=== EXERCISE ===
Extract each line from the entries below that contains the string "family". Matching is case-sensitive.

=== DATA ROWS ===
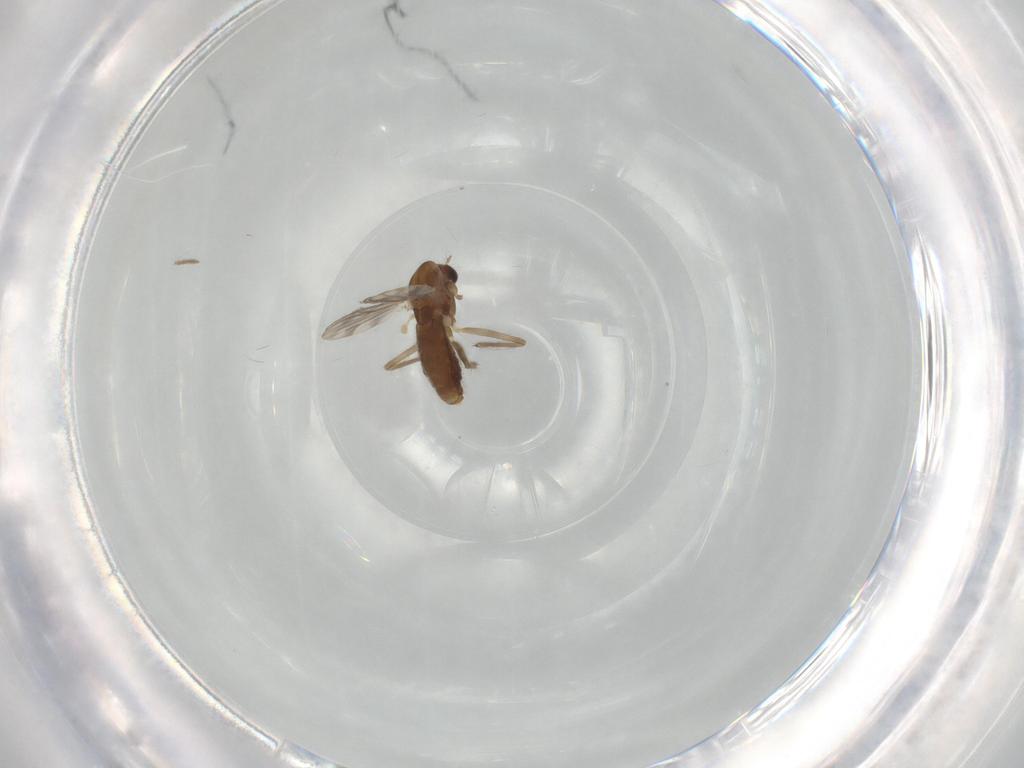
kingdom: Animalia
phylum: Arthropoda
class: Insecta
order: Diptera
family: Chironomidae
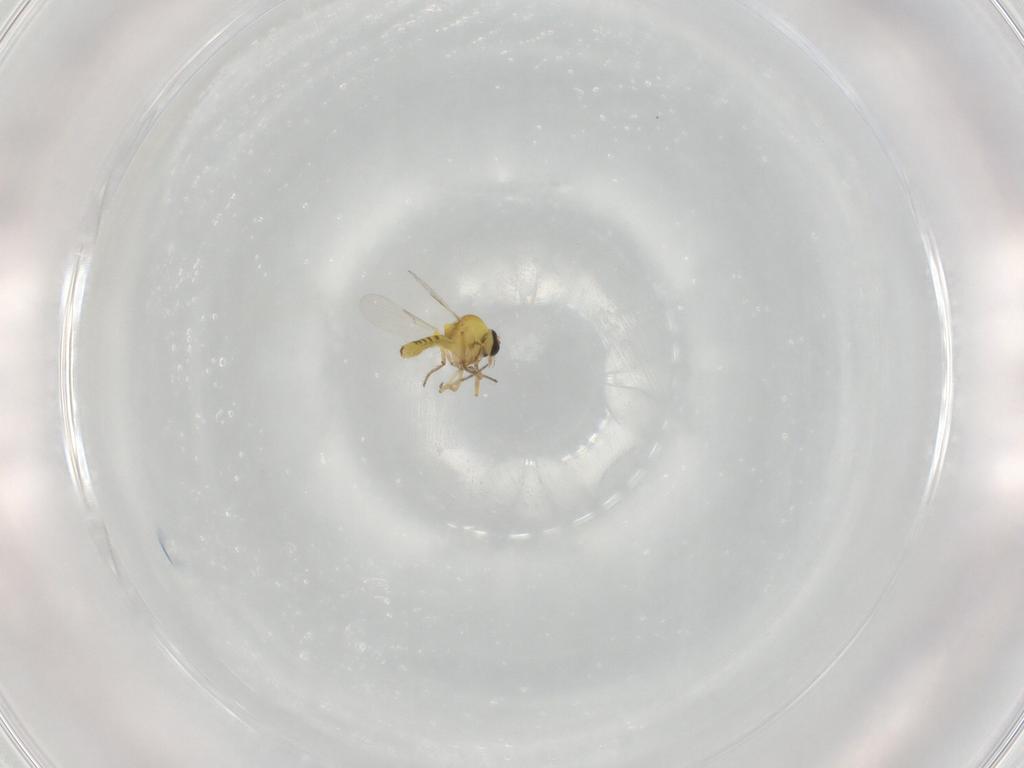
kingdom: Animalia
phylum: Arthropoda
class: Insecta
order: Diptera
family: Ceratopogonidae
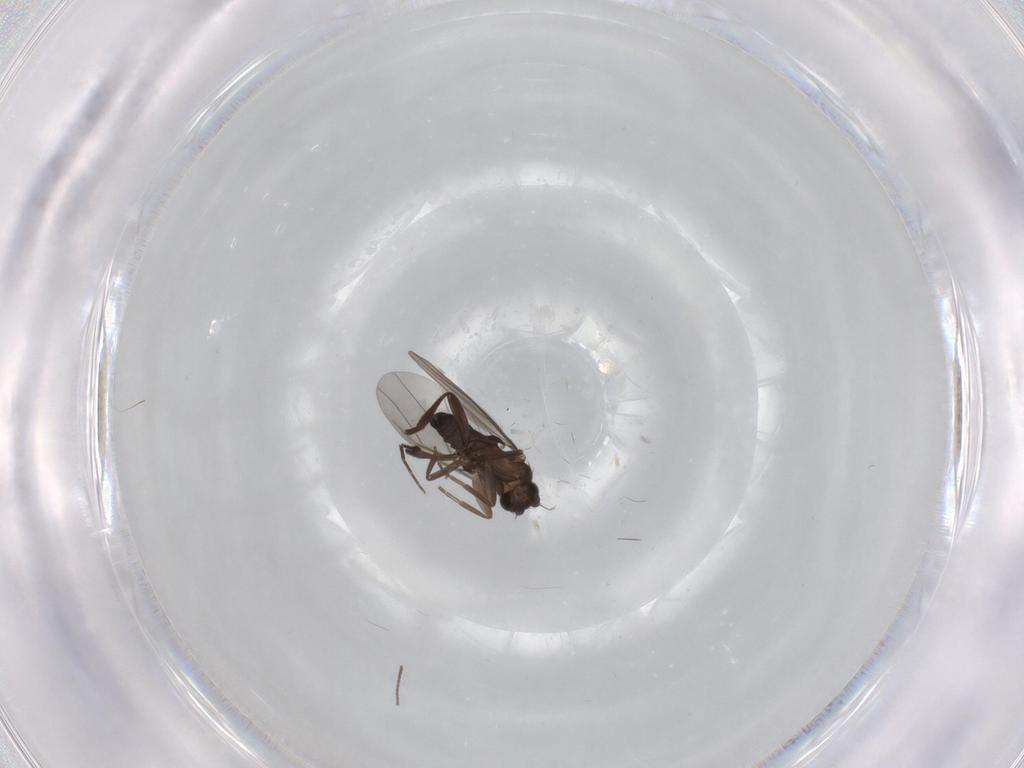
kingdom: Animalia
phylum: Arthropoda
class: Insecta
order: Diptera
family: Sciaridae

---

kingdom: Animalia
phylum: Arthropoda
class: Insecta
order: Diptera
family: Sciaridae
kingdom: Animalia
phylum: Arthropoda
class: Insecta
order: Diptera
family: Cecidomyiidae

=== TASK RESPONSE ===
family: Chironomidae
family: Ceratopogonidae
family: Sciaridae
family: Sciaridae
family: Cecidomyiidae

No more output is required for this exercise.